**DESCRIPCIÓN DEL PROBLEMA**
Reescribe completas solo las líneas de los datos que van desde la que contiene "left wrist: (1010, 593, -22)" hasta la que contiene "right shoulder: (1127, 694, 12)", ambas incluidas. En esas líneas, desplaza en -63 cada número de las coordenadas de los puntos (x, y y profundidad).

**DATOS PROPORCIONADOS**
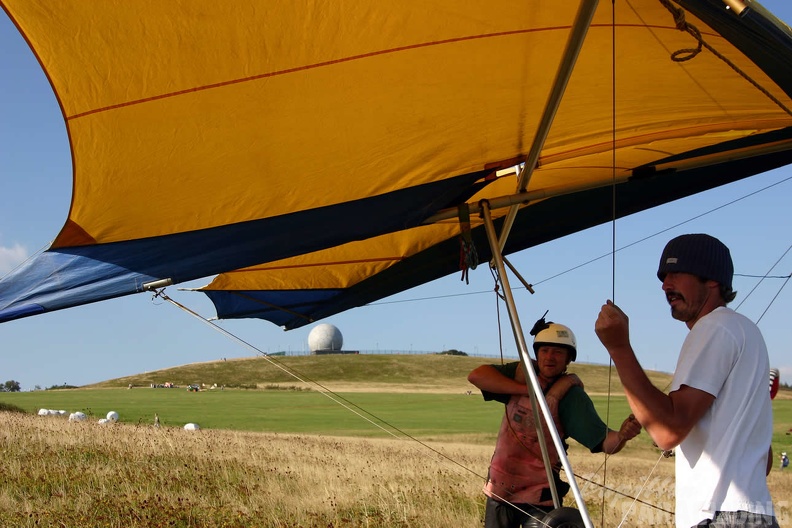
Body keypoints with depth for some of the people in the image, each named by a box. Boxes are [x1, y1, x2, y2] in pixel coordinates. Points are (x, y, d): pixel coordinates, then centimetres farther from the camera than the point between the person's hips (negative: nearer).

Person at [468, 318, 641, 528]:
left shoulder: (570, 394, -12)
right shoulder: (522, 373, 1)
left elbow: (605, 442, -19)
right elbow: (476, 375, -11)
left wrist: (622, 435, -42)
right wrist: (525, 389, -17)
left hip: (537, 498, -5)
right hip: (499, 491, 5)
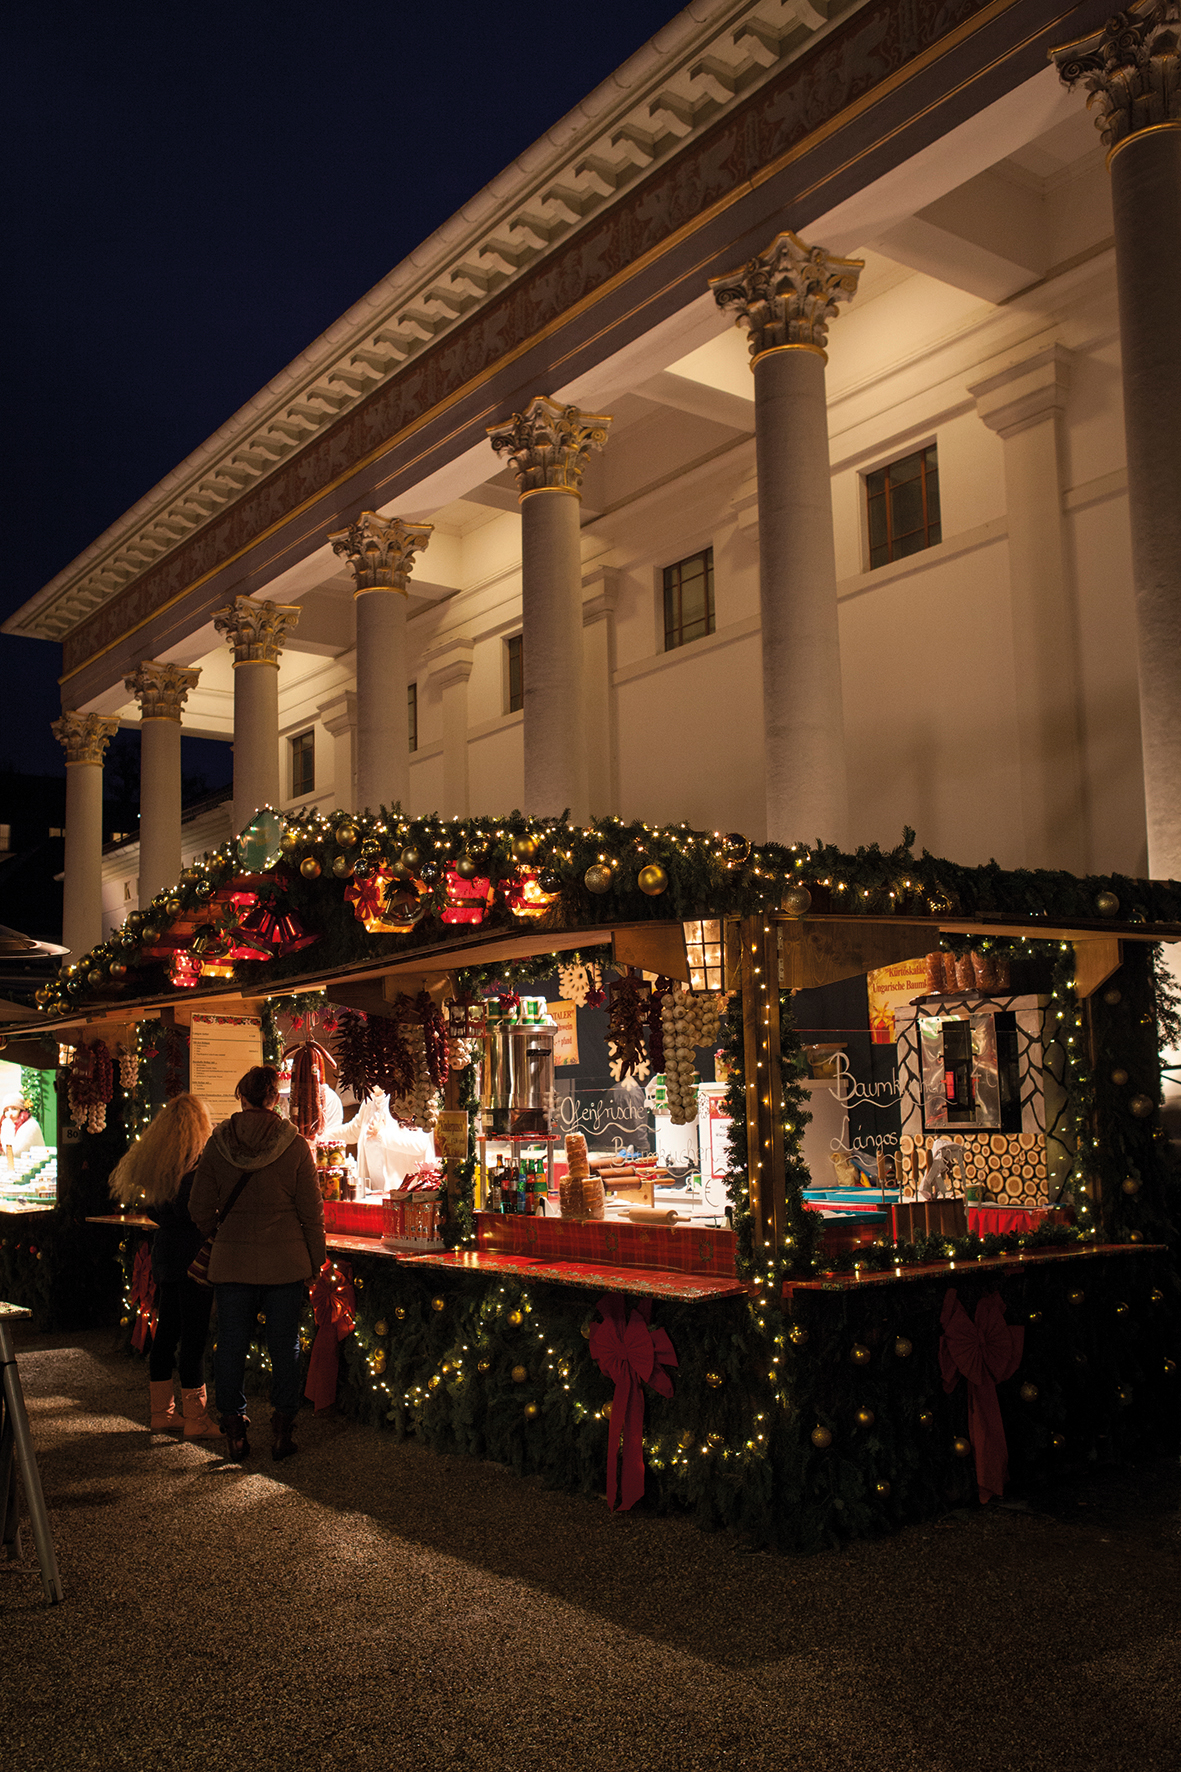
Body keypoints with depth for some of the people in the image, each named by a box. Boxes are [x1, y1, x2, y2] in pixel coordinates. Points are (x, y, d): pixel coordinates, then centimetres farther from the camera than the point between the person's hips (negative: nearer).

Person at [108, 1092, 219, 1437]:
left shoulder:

--

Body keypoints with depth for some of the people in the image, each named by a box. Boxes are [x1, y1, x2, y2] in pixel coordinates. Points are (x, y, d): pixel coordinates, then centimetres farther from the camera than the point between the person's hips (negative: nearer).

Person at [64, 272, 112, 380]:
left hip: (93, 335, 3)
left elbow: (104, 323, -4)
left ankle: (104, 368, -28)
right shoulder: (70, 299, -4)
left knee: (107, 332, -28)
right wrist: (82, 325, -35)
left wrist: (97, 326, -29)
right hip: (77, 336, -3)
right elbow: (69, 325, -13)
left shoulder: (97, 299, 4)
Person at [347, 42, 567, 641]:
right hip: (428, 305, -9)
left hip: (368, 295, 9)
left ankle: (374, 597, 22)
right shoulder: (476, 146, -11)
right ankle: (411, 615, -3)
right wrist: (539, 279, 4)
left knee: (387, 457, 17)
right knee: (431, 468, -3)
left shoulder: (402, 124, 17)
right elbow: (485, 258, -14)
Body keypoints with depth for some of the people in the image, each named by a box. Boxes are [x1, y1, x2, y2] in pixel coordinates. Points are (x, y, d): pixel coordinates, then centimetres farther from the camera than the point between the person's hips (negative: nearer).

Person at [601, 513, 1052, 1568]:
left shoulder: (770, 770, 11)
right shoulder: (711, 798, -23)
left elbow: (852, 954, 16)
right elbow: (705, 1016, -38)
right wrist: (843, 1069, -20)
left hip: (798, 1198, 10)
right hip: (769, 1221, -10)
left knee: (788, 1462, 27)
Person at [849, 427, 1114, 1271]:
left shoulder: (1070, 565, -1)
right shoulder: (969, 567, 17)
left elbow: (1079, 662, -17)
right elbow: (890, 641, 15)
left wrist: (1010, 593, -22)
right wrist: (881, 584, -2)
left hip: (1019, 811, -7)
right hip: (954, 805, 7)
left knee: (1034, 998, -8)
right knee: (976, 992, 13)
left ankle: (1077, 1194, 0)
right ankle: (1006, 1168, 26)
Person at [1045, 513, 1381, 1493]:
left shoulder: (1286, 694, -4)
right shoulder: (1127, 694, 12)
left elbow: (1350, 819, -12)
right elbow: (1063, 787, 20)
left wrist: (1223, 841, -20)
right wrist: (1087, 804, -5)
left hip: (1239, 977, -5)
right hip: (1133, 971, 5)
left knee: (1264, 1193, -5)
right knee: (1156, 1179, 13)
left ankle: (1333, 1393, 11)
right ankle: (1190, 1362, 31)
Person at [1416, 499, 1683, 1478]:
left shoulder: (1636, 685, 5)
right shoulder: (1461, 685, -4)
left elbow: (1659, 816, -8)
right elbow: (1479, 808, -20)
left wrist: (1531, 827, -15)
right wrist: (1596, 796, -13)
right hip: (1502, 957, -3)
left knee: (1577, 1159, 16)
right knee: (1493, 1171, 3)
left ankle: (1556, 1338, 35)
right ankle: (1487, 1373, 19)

**RESPUESTA A LA TAREA**
left wrist: (947, 530, -85)
right wrist: (818, 521, -65)
left hip: (956, 748, -70)
right hip: (891, 742, -56)
left knee: (971, 935, -71)
right knee: (913, 929, -50)
left ankle: (1014, 1131, -63)
right ankle: (943, 1105, -37)
Person at [1045, 513, 1381, 1493]:
left shoulder: (1223, 631, -67)
right shoulder: (1064, 631, -51)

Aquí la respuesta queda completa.